• Task prompt
Give the entries below again, word for word, and leave out the images.

Saved entries
::::

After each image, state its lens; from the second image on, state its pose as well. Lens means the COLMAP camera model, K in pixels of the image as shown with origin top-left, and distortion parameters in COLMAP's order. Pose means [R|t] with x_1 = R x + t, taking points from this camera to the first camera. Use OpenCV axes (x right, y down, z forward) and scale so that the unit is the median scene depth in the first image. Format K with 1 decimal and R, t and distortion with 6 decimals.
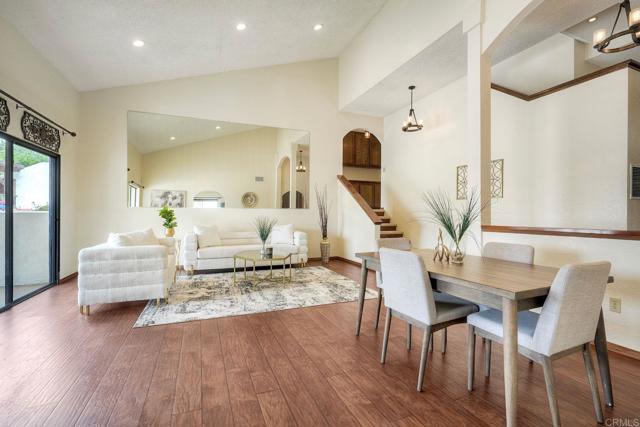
lens RADIAL K [[285.6, 0, 308.4], [0, 285.6, 213.7], [0, 0, 1]] dist [-0.009070, 0.003984]
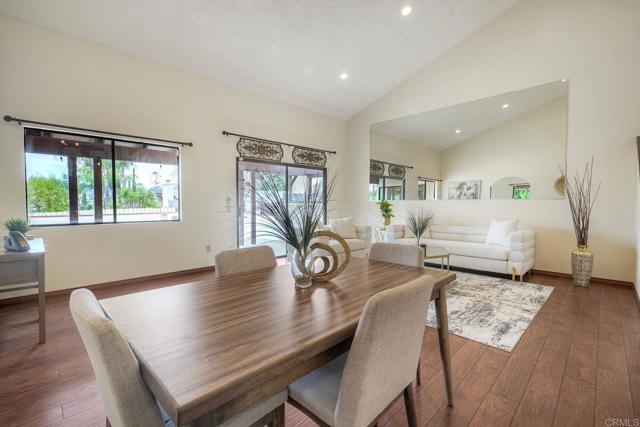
lens RADIAL K [[285.6, 0, 334.7], [0, 285.6, 207.2], [0, 0, 1]] dist [-0.009070, 0.003984]
pose [[0.437514, 0.007177, -0.899183, 0.556253], [0.004315, 0.999940, 0.010081, -0.007098], [0.899201, -0.008291, 0.437457, 0.367080]]
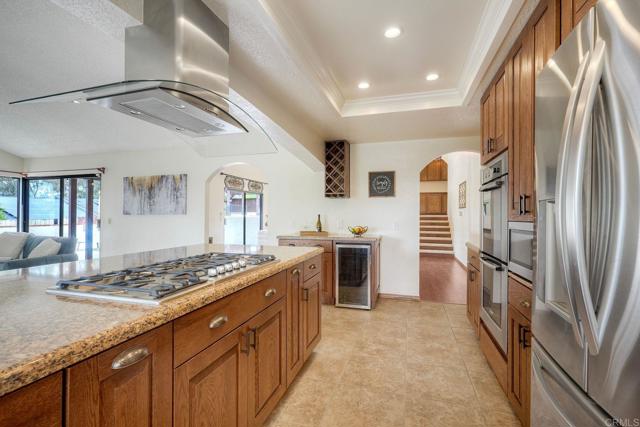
lens RADIAL K [[285.6, 0, 317.7], [0, 285.6, 212.9], [0, 0, 1]] dist [-0.009070, 0.003984]
pose [[0.787997, -0.011745, -0.615567, 0.997319], [0.000608, 0.999832, -0.018299, 0.002200], [0.615678, 0.014046, 0.787872, -0.623852]]
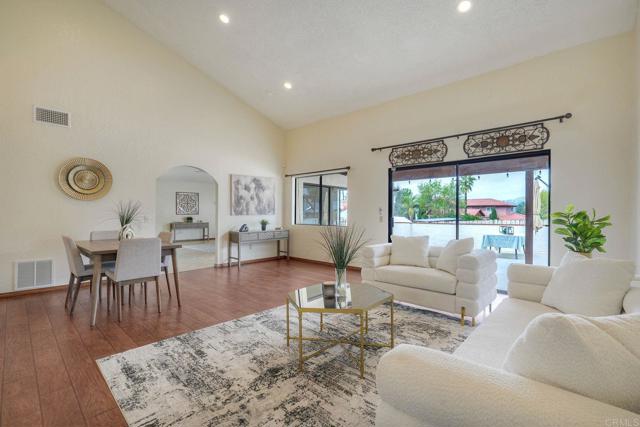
lens RADIAL K [[285.6, 0, 314.0], [0, 285.6, 213.1], [0, 0, 1]] dist [-0.009070, 0.003984]
pose [[-0.897677, -0.010732, -0.440524, 0.121604], [-0.010399, 0.999941, -0.003168, -0.008763], [0.440532, 0.001737, -0.897735, 1.480983]]
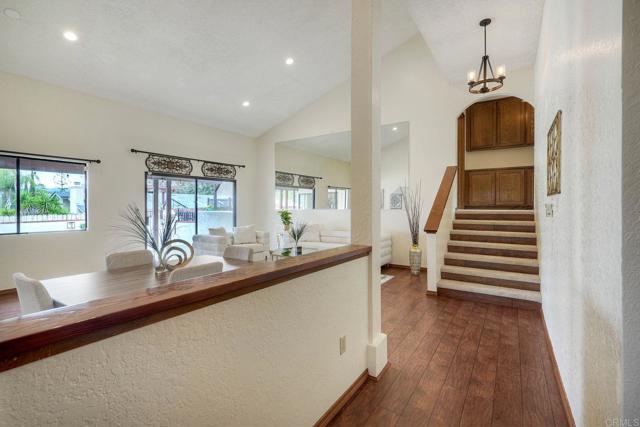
lens RADIAL K [[285.6, 0, 316.4], [0, 285.6, 206.4], [0, 0, 1]] dist [-0.009070, 0.003984]
pose [[0.584168, -0.009019, -0.811583, 0.835246], [0.006526, 0.999958, -0.006415, -0.032567], [0.811607, -0.001550, 0.584202, 0.393841]]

::::

• Output of the task
After each image, state its lens; from the second image on, state its pose as well. Lens means the COLMAP camera model, K in pixels of the image as shown with origin top-left, and distortion parameters in COLMAP's order. Pose means [R|t] with x_1 = R x + t, taking points from this camera to the first camera. Use OpenCV axes (x right, y down, z forward) and scale so that the unit is the median scene depth in the first image. Format K with 1 decimal and R, t and distortion with 6 decimals.
lens RADIAL K [[285.6, 0, 308.4], [0, 285.6, 213.7], [0, 0, 1]] dist [-0.009070, 0.003984]
lens RADIAL K [[285.6, 0, 334.7], [0, 285.6, 207.2], [0, 0, 1]] dist [-0.009070, 0.003984]
pose [[0.437514, 0.007177, -0.899183, 0.556253], [0.004315, 0.999940, 0.010081, -0.007098], [0.899201, -0.008291, 0.437457, 0.367080]]
lens RADIAL K [[285.6, 0, 317.7], [0, 285.6, 212.9], [0, 0, 1]] dist [-0.009070, 0.003984]
pose [[0.787997, -0.011745, -0.615567, 0.997319], [0.000608, 0.999832, -0.018299, 0.002200], [0.615678, 0.014046, 0.787872, -0.623852]]
lens RADIAL K [[285.6, 0, 314.0], [0, 285.6, 213.1], [0, 0, 1]] dist [-0.009070, 0.003984]
pose [[-0.897677, -0.010732, -0.440524, 0.121604], [-0.010399, 0.999941, -0.003168, -0.008763], [0.440532, 0.001737, -0.897735, 1.480983]]
lens RADIAL K [[285.6, 0, 316.4], [0, 285.6, 206.4], [0, 0, 1]] dist [-0.009070, 0.003984]
pose [[0.584168, -0.009019, -0.811583, 0.835246], [0.006526, 0.999958, -0.006415, -0.032567], [0.811607, -0.001550, 0.584202, 0.393841]]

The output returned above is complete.